Tuesday, September 27, 2016

Prisons, Jails, What’s the Difference?


I notice that PBUS is running a story that highlights a statement by a prosecutor saying mass incarceration is an “urban legend.” Since PBUS chose to highlight it, you’d think that the prosecutor’s argument has something to do with jails and bail, but it doesn’t. No, it’s about prisons and sentencing.

I’m always confused when bail people broaden the issue to start talking about who should be in prison and why. You know, depending on the source, only about 3-5% of defendants nationally will ever go to prison. The rest, having spent some short or long period in jail, will come right back into our neighborhoods. Those of us in bail who talk about “mass” or “over” incarceration aren’t necessarily talking about prison, so I’m not sure why PBUS would even care. No, we’re talking about jails – who should be in jail and why.

Frankly, I’m also confused when people who supposedly feel strongly about the right to bail keep bringing up reasons for why they think most people should be locked up. I don’t think that it’s bail agents saying this, even though this latest thing came from PBUS, the “voice of the bail agent.” I think it’s the bail insurance people, who have somehow wrapped up bail reform with the overall dysfunction underlying the conservative versus liberal debate in America. But really, the fact that PBUS would say that most people need to be locked up goes to a deeper issue, which is the fact that bail insurance people apparently don’t know very much about bail.

That prison/jail error isn’t unique to bail insurance companies; it’s just that they should know better.
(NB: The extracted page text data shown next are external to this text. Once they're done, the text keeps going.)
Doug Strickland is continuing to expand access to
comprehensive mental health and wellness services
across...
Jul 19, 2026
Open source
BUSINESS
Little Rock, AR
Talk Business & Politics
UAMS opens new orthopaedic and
For example, not too long ago, after Dwyane Wade’s cousin was shot, a bunch of people on a news show I was watching were complaining about sentencing. Three or four different people lamented the fact that the suspects who shot Wade’s cousin shouldn’t have even been out of prison to begin with – apparently, they had been released early for different reasons. Ultimately, though, the reporter asked someone what they were going to do to solve the problem, and he said, “We’re going to ask for higher bond amounts.” I expect this kind of solution from people who don’t know anything about bail.

But do you get it? It was a sentencing issue, and people thought they could somehow solve it through bail. But you don’t solve sentencing issues through bail. And a lot of people, including, apparently, the bail insurance dudes, somehow think that you can. For whatever reason, I think the insurance companies just don’t like people. They certainly don’t like criminals. And I think they have an honest belief that these people need to be punished for a really long time. But what they don’t know is that bail is not the place to do that.

I can deal with a bail agent who tells me that he believes in the right to bail so much that even the highest risk and most violent defendant deserves to be able to mount a defense outside of jail. What I can’t deal with is a bail insurance company simultaneously saying that nobody is non-violent and that we need to lock everyone up, but then fighting to release everyone so long as they have money. It’s like they’re saying, “We really love bail, except for all those pesky releases.”


Bail agents, I don’t think that the insurance companies or the overpaid lobbyists they hire really even know your core beliefs. As I’ve said before, you guys were the answer when America faced a serious jail over-incarceration issue back in the 1800s.  We’re facing a similar issue today, and you could be part of that answer, too. Unfortunately, the insurance people don’t know how even to begin to talk about it. Apparently, they’re thinking about prisons, when they should be thinking about jails.